Himalayan lakes kept NASA astronaut 'sane' in zero gravity

New York: The rainbow hues of lakes that dot the Himalayas helped NASA astronaut Scott Kelly keep his wits during his 340-day mission aboard the International Space Station which aimed at studying the effects of weightlessness in humans, the media reported. “The earth is a beautiful planet,” Kelly said in Houston, as he described the striking colours of the waters around the Bahamas and the beautiful lakes that dot the northern Himalayas.

NASA Astronaut Scott Kelly
NASA Astronaut Scott Kelly

He said he would like to visit that region, though he would first need to learn “which country actually owns it”.

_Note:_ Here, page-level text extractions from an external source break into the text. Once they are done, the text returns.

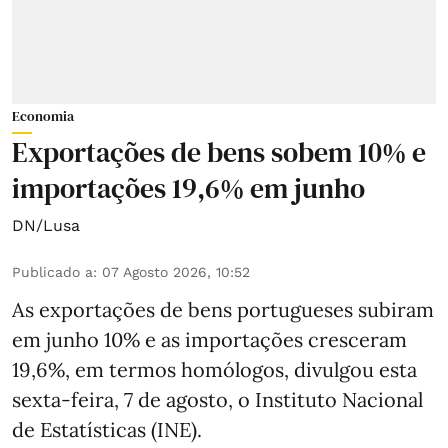
Economia
Exportações de bens sobem 10% e
importações 19,6% em junho
DN/Lusa
Publicado a
:
07 Agosto 2026, 10:52
As exportações de bens portugueses subiram
em junho 10% e as importações cresceram
19,6%, em termos homólogos, divulgou esta
sexta-feira, 7 de agosto, o Instituto Nacional
de Estatísticas (INE).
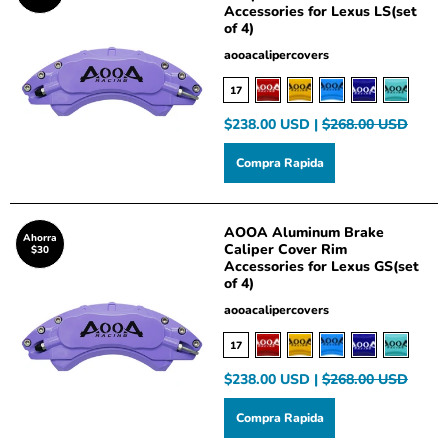
Accessories for Lexus LS(set
of 4)
aooacalipercovers
17
$238.00 USD |
$268.00 USD
Compra Rapida
AOOA Aluminum Brake
Ahorra
Caliper Cover Rim
$30
Accessories for Lexus GS(set
of 4)
aooacalipercovers
17
$238.00 USD |
$268.00 USD
Compra Rapida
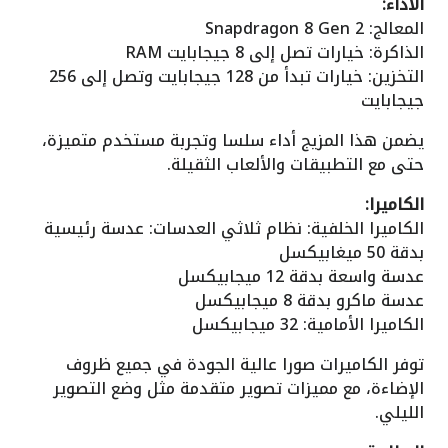
الأداء:
المعالج: Snapdragon 8 Gen 2
الذاكرة: خيارات تصل إلى 8 جيجابايت RAM
التخزين: خيارات تبدأ من 128 جيجابايت وتصل إلى 256
جيجابايت
يضمن هذا المزيج أداء سلسا وتجربة مستخدم متميزة،
حتى مع التطبيقات والألعاب الثقيلة.
الكاميرا:
الكاميرا الخلفية: نظام ثلاثي العدسات: عدسة رئيسية
بدقة 50 ميغابيكسل
عدسة واسعة بدقة 12 ميجابيكسل
عدسة ماكرو بدقة 8 ميجابيكسل
الكاميرا الأمامية: 32 ميجابيكسل
توفر الكاميرات صورا عالية الجودة في جميع ظروف
الإضاءة، مع مميزات تصوير متقدمة مثل وضع التصوير
الليلي.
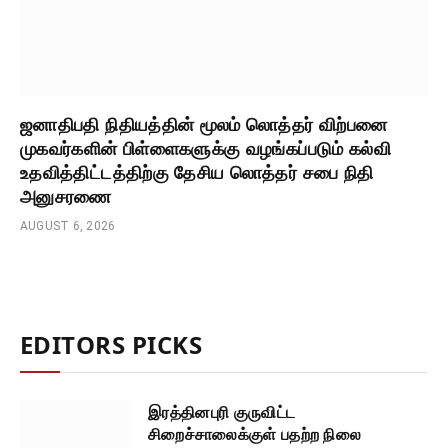
ஜனாதிபதி நிதியத்தின் மூலம் லொத்தர் விற்பனை
முகவர்களின் பிள்ளைகளுக்கு வழங்கப்படும் கல்வி
உதவித்திட்டத்திற்கு தேசிய லொத்தர் சபை நிதி
அனுசரணை
AUGUST 6, 2026
EDITORS PICKS
இரத்தினபுரி குருவிட்ட
சிறைச்சாலைக்குள் பதற்ற நிலை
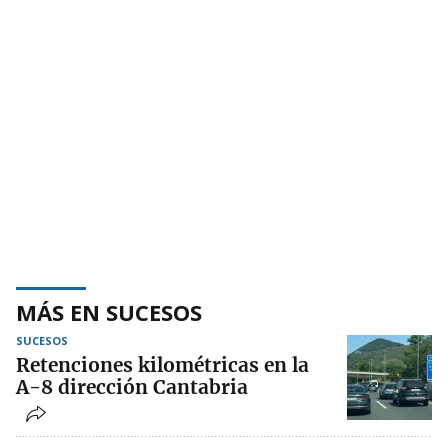
MÁS EN SUCESOS
SUCESOS
Retenciones kilométricas en la
A-8 dirección Cantabria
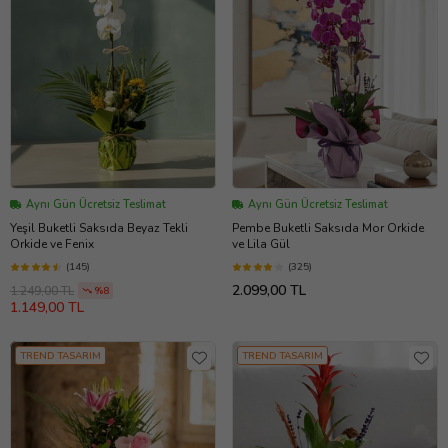
Aynı Gün Ücretsiz Teslimat
Aynı Gün Ücretsiz Teslimat
Yeşil Buketli Saksıda Beyaz Tekli
Pembe Buketli Saksıda Mor Orkide
Orkide ve Fenix
ve Lila Gül
(145)
(325)
2.099,00 TL
1.249,00 TL
%8
1.149,00 TL
TREND TASARIM
TREND TASARIM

“It seemed like I lived there forever,” said the former navy pilot, describing the length of his mission as the biggest challenge. “Maybe occasionally you do go bananas,” he added. But the view from the space “is great, too,” he said. The astronaut posted some spectacular photos on social media of the Earth's cities, landscapes, oceans and atmosphere which he captured through the windows of the space station's cupola module.

Besides the serene lakes of Himalayas, he said he focused on “milestones” such as the next crew arrival, science projects, spacewalks and the presidential primaries. “That made a big difference to me, just for my sanity,” he said.

The astronaut, however, did see the entire system of pollution — smoke clouds from wildfires that covered parts of the US, and sections of Asia with continuous, visible pollution nearly all year round. “The planet will get better, it’s us that won't be here because we will destroy the environment,” Kelly warned.

“It's for us to take care of the air we breathe and the water we drink. And I do believe we have an impact on that and we do have the ability to change it, if we make the decision to,” said the astronaut who along with Russian cosmonaut Mikhail Kornienko landed in Kazakhstan on Wednesday.

Kelly also spoke about his temporary height gain in space, which has generated significant attention. The low gravity of space elongated the astronaut's spine during his time in orbit, making him 1.5 inches taller on his return.

“There are things we are going to discover about our experience in space in the space station that we don't even know now,” Kelly said.

Scientists also studied the differences between the astronaut and his twin brother, Mark, a retired astronaut, back on Earth.

The tests will continue, to help NASA learn about how the body copes with the severe strains of spaceflight.